Hi Alan, can't say I know the answer, but those big bombers were sufficiently designed to enable the crew to move about in flight, so slinging their hook so to speak shouldn't have been that difficult. I looked in Peter Groz's bible on the German R planes and his English translation of the German manual "Construction and Delivery Specifications for R-Planes - 1917" doesn't mention anything about this element, not even under the section, 'Other installations', which leads me to suspect they did it airship style, pissing into a pot where the contents were dumped overboard. The technical specs for the R planes stressed the need for moving about within the aircraft in flight, to maintain engines and other systems, so it would seem natural that this might be a means of relieving one's self. As for the HP bombers, again, not sure about them, but the bed pan approach appears logical.

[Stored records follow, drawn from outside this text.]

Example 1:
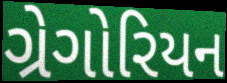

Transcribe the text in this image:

ગ્રેગોરિયન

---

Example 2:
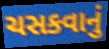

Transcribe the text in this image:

ચસકવાનું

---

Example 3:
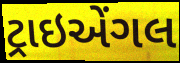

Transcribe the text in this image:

ટ્રાઇએંગલ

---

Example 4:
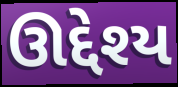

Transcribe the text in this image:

ઊદ્દેશ્ય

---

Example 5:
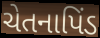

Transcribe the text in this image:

ચેતનાપિંડ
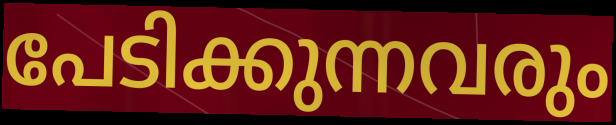
പേടിക്കുന്നവരും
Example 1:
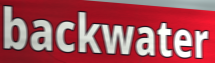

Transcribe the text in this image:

backwater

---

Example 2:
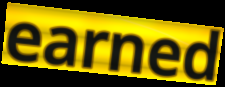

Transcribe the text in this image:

earned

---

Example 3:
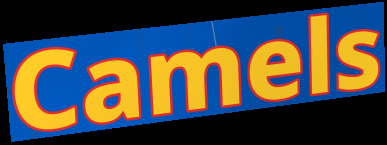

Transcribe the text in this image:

Camels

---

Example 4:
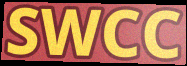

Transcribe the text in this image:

SWCC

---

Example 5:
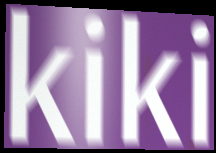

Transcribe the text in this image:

kiki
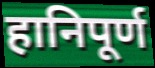
हानिपूर्ण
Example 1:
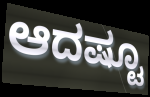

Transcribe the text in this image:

ಆದಷ್ಟೂ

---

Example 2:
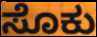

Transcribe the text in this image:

ಸೊಕು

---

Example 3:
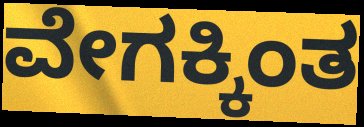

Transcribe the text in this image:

ವೇಗಕ್ಕಿಂತ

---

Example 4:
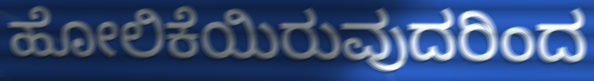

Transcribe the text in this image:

ಹೋಲಿಕೆಯಿರುವುದರಿಂದ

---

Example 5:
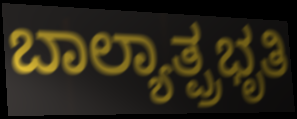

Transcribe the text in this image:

ಬಾಲ್ಯಾತ್ಪ್ರಭೃತಿ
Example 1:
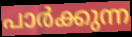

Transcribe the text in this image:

പാർക്കുന്ന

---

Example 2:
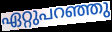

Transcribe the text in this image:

ഏറ്റുപറഞ്ഞു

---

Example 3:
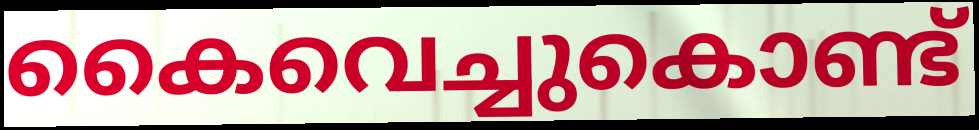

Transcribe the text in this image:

കൈവെച്ചുകൊണ്ട്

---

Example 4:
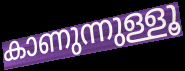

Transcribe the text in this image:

കാണുന്നുള്ളൂ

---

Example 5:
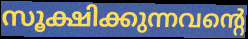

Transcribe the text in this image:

സൂക്ഷിക്കുന്നവന്റെ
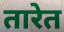
तारेत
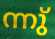
ന്നു്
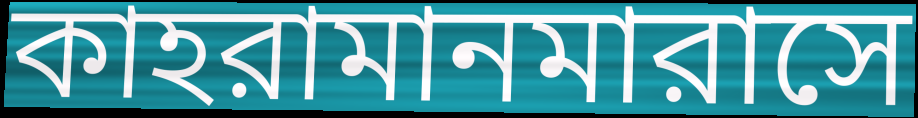
কাহরামানমারাসে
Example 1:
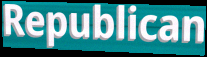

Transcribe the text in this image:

Republican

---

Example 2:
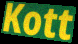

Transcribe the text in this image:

Kott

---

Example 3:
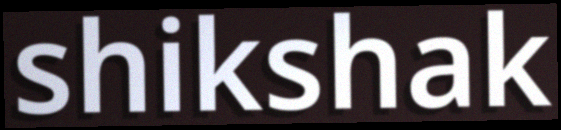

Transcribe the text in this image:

shikshak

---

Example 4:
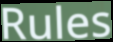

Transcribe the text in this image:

Rules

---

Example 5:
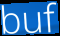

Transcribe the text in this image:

buf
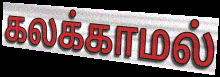
கலக்காமல்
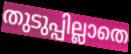
തുടുപ്പില്ലാതെ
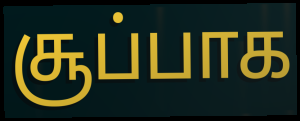
சூப்பாக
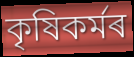
কৃষিকৰ্মৰ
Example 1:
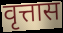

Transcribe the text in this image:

वृत्तास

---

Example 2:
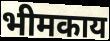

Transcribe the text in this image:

भीमकाय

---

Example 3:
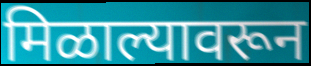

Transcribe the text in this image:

मिळाल्यावरून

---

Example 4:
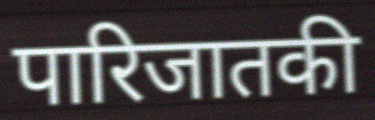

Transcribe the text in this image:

पारिजातकी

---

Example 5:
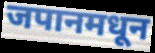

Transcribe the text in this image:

जपानमधून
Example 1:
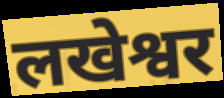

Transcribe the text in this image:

लखेश्वर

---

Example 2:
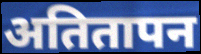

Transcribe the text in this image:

अतितापन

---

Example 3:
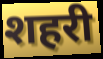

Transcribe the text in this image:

शहरी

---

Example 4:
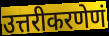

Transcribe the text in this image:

उत्तरीकरणेणं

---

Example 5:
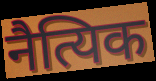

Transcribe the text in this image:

नैत्यिक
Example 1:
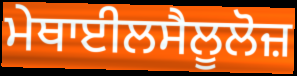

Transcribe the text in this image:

ਮੇਥਾਈਲਸੈਲੂਲੋਜ਼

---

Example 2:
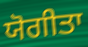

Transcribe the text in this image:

ਯੋਗੀਤਾ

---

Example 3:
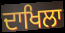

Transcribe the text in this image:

ਦਾਖਿਲਾ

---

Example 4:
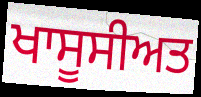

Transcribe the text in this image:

ਖਾਸੂਸੀਅਤ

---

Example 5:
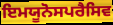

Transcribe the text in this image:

ਇਮਯੂਨੋਸਪਰੈਸਿਵ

Airships didn't have lavatories, they added weight. Mess facilities were pretty basic and crews did their business in containers. Most had mess areas sectioned off behind curtains up in the hull under the gas cells in the extremities of the ship. There was really no privacy at all, crews sleeping in hammocks slung between structural members in the hull.
 
Hi Alan, can't say I know the answer, but those big bombers were sufficiently designed to enable the crew to move about in flight, so slinging their hook so to speak shouldn't have been that difficult. I looked in Peter Groz's bible on the German R planes and his English translation of the German manual "Construction and Delivery Specifications for R-Planes - 1917" doesn't mention anything about this element, not even under the section, 'Other installations', which leads me to suspect they did it airship style, pissing into a pot where the contents were dumped overboard. The technical specs for the R planes stressed the need for moving about within the aircraft in flight, to maintain engines and other systems, so it would seem natural that this might be a means of relieving one's self. As for the HP bombers, again, not sure about them, but the bed pan approach appears logical.

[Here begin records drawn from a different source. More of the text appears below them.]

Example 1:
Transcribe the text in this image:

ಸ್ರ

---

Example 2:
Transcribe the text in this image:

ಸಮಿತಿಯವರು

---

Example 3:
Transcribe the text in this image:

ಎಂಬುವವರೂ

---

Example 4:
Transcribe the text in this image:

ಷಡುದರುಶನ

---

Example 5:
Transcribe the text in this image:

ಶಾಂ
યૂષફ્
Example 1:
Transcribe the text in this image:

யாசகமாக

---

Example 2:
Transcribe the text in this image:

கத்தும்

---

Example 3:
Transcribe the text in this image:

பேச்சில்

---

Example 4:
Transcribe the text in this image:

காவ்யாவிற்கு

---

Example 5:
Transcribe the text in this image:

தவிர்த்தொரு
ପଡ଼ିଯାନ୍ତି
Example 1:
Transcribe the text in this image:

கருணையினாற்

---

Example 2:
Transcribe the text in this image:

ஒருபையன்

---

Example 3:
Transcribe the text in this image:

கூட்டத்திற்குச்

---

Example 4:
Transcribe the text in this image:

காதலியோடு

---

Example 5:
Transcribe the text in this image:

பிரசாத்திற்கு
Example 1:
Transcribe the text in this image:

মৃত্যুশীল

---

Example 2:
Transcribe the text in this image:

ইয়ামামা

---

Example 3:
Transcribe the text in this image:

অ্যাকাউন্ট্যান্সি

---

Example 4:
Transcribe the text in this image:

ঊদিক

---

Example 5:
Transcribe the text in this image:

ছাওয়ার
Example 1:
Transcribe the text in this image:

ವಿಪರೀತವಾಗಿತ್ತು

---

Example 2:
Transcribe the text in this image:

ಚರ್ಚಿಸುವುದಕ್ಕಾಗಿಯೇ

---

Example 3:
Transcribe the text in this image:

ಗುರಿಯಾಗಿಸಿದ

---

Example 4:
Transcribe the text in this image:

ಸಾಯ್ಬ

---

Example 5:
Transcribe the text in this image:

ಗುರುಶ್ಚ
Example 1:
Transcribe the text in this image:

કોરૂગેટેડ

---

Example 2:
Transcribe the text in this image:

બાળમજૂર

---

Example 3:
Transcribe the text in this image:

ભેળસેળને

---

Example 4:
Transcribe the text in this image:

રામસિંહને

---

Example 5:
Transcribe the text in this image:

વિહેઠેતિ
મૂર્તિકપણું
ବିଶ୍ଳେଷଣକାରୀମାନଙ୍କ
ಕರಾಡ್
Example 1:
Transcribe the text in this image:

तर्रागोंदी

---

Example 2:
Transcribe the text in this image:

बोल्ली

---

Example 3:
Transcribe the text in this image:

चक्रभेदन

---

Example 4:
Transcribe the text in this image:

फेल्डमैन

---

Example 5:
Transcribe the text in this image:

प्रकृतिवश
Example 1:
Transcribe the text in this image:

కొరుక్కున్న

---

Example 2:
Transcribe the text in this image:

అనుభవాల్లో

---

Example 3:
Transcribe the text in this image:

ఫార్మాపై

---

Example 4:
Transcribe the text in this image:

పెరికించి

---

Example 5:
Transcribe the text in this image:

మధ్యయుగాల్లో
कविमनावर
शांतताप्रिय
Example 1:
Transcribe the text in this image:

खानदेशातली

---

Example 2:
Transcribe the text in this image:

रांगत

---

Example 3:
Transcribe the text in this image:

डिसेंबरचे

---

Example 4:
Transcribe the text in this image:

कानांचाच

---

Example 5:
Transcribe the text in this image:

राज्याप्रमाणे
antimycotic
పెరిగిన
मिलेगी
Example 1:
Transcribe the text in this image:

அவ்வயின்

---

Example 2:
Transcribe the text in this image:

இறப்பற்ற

Airships didn't have lavatories, they added weight. Mess facilities were pretty basic and crews did their business in containers. Most had mess areas sectioned off behind curtains up in the hull under the gas cells in the extremities of the ship. There was really no privacy at all, crews sleeping in hammocks slung between structural members in the hull.
"Gott in Himmel!, the British are dropping pisspots on us!!

Words uttered by a German WW1 soldier.